Unnamed: 0,Arrest Date,Time,Area Name,Age,Sex Code,Descent Code,Arrest Type Code,Charge Description,lat,long,disp_0.5_mile,disp_1_mile,school_0.5_mile,school_1_mile,target
0,2015-01-01,1610.0,Southeast,19,M,B,M,possess 28.5 grams or less of marijuana**,33.9456,-118.2739,1,2,5,16,0
1,2015-01-01,820.0,Hollywood,23,M,B,F,transport/sell/furnish/etc marijuana,34.1016,-118.3387,0,5,2,4,1
2,2015-01-02,1030.0,Pacific,24,F,W,F,transport/sell/furnish/etc marijuana,33.992,-118.4201,1,2,5,9,1
3,2015-01-02,1530.0,Pacific,30,M,O,F,possession marijuana for sale,33.944,-118.4073,0,1,0,0,1
4,2015-01-03,1940.0,Southwest,26,M,H,F,transport/sell/furnish/etc marijuana,34.026,-118.3652,0,1,2,5,1


### Train Test Split

In [37]:
X = arrests.drop(['Arrest Date','Charge Description','target','disp_0.5_mile','school_0.5_mile'],1)

# creating dummy variables for sex, descent, and arrest type code
X = pd.get_dummies(X)
y = arrests['target']

X_train, X_test, y_train, y_test = train_test_split(X, y, random_state = 42, stratify = y)

### Fitting Random Forest Classifier

In [38]:
# Fitting the Random Forest Classifier

rf = RandomForestClassifier()
rf.fit(X_train, y_train)

# train score
train_accuracy = rf.score(X_train, y_train)
print(f'Random Forest Train Accuracy: {round(train_accuracy,2)}')

# test score
test_accuracy = rf.score(X_test, y_test)
print(f'Random Forest Test Accuracy: {round(test_accuracy,2)}')

Random Forest Train Accuracy: 0.99
Random Forest Test Accuracy: 0.92


### Fitting AdaBoost Classifier

In [39]:
ada = AdaBoostClassifier()
ada.fit(X_train, y_train)
print(f'AdaBoost Train Accuracy score: {ada.score(X_train,y_train)}')
print(f'AdaBoost Test Accuracy score: {ada.score(X_test,y_test)}\n')

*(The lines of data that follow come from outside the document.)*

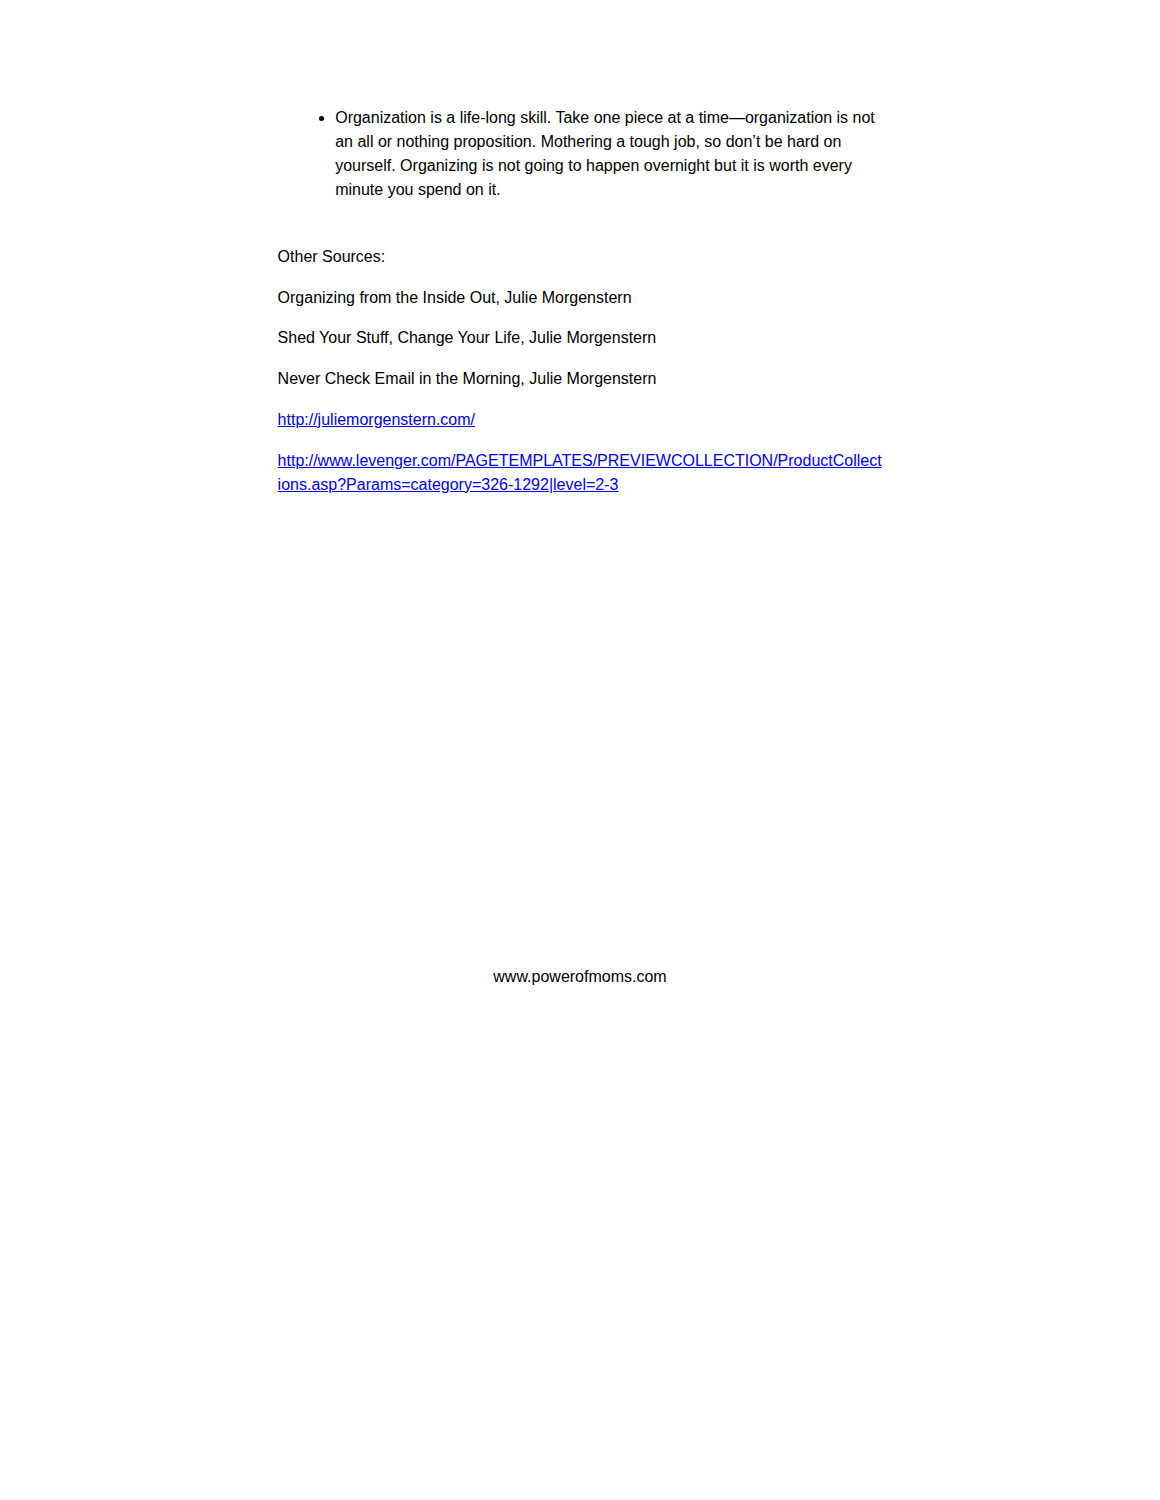Organization is a life-long skill. Take one piece at a time—organization is not an all or nothing proposition. Mothering a tough job, so don’t be hard on yourself. Organizing is not going to happen overnight but it is worth every minute you spend on it.
Other Sources:
Organizing from the Inside Out, Julie Morgenstern
Shed Your Stuff, Change Your Life, Julie Morgenstern
Never Check Email in the Morning, Julie Morgenstern
http://juliemorgenstern.com/
http://www.levenger.com/PAGETEMPLATES/PREVIEWCOLLECTION/ProductCollections.asp?Params=category=326-1292|level=2-3
www.powerofmoms.com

AdaBoost Train Accuracy score: 0.8845043310875842
AdaBoost Test Accuracy score: 0.9008662175168431



### Fitting Support Vector Classifier

In [40]:
svc = SVC()
svc.fit(X_train, y_train)
print(f'Support Vector Classifier Train Accuracy score: {svc.score(X_train,y_train)}')
print(f'Support Vector Classifier Test Accuracy score: {svc.score(X_test,y_test)}')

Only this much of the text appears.